________________________________________________
________________________________________________

miércoles, 26 de julio de 2006

PAPELITOS

Comenzábamos a mocear, y cuando se podía, nos gustaba participar de una de las principales prácticas iniciáticas hacia la madurez: sentarse alrededor de un velador del parque para tomar algo. Los más doctos, tinto con casera.
A la hora de sentarnos, se iniciaba una disimulada, (a la vez que frenética), lucha por colocarse junto a la persona elegida, lo que acarreaba que, el que no consiguiera su objetivo, se pasara la velada taciturno.
Yo sabía que me correspondía. A la hora de sentarnos, nos buscábamos con la mirada para, tácitamente, concertar nuestro inminente encuentro en la mesa. Un encuentro que vivíamos con fingida sorpresa:
-“¡Otra vez nos ha tocado juntos!”.
-“Si, ¡que casualidad!”.
Ya instalados, participábamos de la conversación insustancial de turno, convirtiendo en constreñida naturalidad nuestra incipiente relación.Procurábamos evitar las indiscretas bromas de la pandilla que pudieran abortar el acercamiento entre nosotros, por lo que, sin querer, fuimos inventando un código de sutiles gestos para comprobar, a cada poco, nuestra afinidad.
La miraba hasta que me miraba. Me miraba furtivamente y sonreía. Le pedía probar su bebida para, disimuladamente, poder tocarla... Pasaba la noche, deseando el más ligero contacto físico, aunque cuando nuestras piernas se encontraban debajo de la mesa, sufría tal espasmo que me hacia sonrojar.
En una ocasión, me descubrió mientras jugaba ingenuamente a hacer papelitos de una servilleta de papel. Un ridículo juego que le hizo sonreír. No supe por qué pero le ofrecí uno.
En la transferencia, nuestros dedos se tocaron y una descarga eléctrica me sacudió la espalda.
Serenamente, me preguntó con un gesto para qué era aquello. Yo me encogí de hombros, asi que, sin saber que hacer con él, lo arrojó al suelo.
Como no quería que aquello acabara tan pronto, le regalé un segundo papelito.

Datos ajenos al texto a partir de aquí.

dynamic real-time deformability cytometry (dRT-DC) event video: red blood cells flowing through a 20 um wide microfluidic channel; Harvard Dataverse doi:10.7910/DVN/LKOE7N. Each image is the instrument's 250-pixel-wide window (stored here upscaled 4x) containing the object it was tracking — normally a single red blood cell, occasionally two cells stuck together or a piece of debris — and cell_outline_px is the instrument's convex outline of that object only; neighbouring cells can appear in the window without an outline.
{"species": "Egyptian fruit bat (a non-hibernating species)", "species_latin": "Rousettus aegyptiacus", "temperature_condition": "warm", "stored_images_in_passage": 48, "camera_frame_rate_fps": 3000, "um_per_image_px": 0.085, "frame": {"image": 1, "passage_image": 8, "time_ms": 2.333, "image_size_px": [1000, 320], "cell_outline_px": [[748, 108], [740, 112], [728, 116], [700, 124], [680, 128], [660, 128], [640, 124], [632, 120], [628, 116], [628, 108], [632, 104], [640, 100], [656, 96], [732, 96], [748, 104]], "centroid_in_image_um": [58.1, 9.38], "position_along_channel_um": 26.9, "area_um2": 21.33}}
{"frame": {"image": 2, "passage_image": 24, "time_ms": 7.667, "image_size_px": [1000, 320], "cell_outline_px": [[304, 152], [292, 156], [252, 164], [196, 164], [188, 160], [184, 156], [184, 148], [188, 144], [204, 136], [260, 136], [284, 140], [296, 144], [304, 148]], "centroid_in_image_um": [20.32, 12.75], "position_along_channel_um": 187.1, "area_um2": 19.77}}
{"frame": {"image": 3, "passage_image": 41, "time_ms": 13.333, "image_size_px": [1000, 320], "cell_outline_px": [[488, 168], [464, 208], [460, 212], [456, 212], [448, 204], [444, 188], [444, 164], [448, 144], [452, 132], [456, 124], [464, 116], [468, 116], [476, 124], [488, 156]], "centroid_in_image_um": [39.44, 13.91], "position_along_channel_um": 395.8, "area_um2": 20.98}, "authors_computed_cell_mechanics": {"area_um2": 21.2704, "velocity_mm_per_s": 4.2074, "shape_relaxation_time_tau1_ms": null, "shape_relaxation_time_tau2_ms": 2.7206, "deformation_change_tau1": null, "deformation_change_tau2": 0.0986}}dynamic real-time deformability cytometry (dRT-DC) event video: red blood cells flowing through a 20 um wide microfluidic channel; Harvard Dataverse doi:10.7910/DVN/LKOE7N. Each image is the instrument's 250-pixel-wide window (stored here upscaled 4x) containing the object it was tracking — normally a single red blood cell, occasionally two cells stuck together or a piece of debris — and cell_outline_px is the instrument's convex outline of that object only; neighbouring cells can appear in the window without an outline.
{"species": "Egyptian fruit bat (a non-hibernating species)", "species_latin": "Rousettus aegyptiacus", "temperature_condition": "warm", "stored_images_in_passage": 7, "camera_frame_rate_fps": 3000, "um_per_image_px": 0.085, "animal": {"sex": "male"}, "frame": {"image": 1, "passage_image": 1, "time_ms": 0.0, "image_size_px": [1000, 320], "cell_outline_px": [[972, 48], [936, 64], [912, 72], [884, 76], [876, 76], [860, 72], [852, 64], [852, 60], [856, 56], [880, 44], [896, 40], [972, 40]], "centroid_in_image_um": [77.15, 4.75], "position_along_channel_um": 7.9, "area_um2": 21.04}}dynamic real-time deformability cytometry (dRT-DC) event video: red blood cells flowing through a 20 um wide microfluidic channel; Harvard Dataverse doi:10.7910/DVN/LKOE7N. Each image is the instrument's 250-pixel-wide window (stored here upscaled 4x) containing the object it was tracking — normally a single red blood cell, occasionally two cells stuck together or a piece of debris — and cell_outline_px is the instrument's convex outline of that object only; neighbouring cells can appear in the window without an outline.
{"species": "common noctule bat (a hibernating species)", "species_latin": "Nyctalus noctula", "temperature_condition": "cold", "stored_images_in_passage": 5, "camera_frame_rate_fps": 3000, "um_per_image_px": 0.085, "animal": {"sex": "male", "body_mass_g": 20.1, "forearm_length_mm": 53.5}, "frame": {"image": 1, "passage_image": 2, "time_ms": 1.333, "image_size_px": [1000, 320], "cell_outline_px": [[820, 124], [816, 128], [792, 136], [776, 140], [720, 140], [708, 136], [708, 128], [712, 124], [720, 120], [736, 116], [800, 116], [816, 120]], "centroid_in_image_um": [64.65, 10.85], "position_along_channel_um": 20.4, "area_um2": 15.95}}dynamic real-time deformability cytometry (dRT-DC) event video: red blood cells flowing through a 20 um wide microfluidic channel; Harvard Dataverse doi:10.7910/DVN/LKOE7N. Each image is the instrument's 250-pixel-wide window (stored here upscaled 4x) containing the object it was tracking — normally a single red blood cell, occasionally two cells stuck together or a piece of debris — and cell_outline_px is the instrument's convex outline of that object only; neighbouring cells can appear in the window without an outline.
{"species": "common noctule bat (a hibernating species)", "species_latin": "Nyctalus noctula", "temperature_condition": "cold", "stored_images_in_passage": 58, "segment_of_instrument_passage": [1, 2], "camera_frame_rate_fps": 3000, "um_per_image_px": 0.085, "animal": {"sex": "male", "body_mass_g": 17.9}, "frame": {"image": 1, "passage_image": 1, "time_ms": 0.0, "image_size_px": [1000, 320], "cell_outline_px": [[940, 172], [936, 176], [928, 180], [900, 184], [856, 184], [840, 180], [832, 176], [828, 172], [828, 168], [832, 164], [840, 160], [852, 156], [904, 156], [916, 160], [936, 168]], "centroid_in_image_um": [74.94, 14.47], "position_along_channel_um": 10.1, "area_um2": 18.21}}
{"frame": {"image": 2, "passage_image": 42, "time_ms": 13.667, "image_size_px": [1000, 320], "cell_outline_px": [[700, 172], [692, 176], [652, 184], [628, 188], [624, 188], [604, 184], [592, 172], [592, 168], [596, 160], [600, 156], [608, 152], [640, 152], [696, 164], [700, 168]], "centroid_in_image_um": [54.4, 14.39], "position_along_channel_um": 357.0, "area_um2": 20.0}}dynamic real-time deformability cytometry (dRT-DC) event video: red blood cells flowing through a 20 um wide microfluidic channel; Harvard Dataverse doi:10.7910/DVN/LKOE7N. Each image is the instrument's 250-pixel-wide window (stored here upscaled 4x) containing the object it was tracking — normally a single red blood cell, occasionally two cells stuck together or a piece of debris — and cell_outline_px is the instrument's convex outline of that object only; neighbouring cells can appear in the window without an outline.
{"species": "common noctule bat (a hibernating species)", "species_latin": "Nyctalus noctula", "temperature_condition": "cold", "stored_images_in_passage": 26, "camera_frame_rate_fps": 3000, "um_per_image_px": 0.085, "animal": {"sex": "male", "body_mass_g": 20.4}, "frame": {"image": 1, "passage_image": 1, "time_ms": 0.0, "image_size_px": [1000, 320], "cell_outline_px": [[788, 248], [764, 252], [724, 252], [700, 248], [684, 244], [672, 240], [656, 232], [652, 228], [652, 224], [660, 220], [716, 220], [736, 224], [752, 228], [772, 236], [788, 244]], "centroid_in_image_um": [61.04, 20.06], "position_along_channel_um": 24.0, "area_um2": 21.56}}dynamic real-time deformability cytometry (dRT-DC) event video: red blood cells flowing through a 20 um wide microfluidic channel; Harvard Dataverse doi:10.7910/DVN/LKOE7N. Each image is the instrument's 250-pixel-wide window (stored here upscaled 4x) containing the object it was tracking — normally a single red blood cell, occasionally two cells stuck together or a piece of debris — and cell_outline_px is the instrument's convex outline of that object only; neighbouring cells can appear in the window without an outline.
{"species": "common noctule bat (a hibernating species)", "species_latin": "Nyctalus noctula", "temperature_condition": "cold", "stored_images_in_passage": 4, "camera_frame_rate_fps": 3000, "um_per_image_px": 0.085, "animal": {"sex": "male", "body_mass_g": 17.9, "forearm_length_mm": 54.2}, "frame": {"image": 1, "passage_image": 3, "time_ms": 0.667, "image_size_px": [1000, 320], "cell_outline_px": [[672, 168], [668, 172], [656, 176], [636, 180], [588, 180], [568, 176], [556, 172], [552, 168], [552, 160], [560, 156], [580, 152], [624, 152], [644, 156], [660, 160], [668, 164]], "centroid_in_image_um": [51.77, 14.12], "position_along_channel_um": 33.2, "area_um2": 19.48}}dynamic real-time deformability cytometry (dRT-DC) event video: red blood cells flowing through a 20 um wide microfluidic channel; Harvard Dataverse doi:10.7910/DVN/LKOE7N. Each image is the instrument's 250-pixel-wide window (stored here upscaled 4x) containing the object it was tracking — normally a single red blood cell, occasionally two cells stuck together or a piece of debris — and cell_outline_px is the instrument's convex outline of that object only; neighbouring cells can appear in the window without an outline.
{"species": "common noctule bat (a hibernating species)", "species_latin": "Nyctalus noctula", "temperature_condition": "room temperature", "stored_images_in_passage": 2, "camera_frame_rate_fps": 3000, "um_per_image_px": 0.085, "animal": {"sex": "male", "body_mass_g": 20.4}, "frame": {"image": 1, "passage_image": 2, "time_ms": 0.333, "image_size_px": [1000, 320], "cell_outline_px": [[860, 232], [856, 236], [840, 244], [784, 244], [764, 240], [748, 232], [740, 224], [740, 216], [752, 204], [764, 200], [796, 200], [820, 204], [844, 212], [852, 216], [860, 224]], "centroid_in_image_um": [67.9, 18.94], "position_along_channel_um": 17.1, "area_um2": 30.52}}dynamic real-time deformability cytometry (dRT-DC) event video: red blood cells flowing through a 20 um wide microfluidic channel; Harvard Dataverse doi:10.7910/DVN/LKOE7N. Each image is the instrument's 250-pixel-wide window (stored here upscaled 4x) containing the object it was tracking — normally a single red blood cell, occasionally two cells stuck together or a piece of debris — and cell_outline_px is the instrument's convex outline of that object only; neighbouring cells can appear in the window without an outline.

Esta vez, me recreé en el gesto, alargando el roce de mi dedo índice en su palma.
Ella me obsequió con una deliciosa sonrisa.
Contaba con que repitiera su actitud de deshacerse del papel dándome así otra oportunidad de rozarle la mano, pero comprobé que esta vez prefirió quedárselo.
Las reglas del juego se estaban escribiendo en ese momento, por lo que, sin esperar a que se deshiciera del anterior, le di otro más, poniendo todo mi ser en la entrega.
Recuerdo como, durante una eternidad, nos abandonamos al brillo de nuestras miradas.
Habíamos inventado un juego. Nuestro juego.
El resto de las noches de aquel verano, las pasamos buscando nuestras cómplices manos debajo de la mesa para jugar. Yo entregándole papelitos y ella recibiéndolos y ambos descubriendo, en cada entrega, el sensual mundo del contacto físico.
Cuando decidíamos irnos, se evidenciaba el resultado de nuestro trajín cuando ella dejaba sobre la mesa el montón de papelitos que había acumulado.
Abandonábamos las terrazas con el clamor adolescente de las canciones y las risas sobre una nube de papelitos.

Hoy he rescatado mentalmente la escena. A diferencia de aquel entonces, no me he marchado con el grupo. He continuado sentado en la mesa durante un tiempo. El suficiente para ver como, a cada golpe de viento, los papelitos se van posicionando en el descollado borde de la mesa para que, en el siguiente soplo, se precipiten al suelo. Allí inician una alocada carrera en todas direcciones, como desatados niños saliendo al patio de recreo.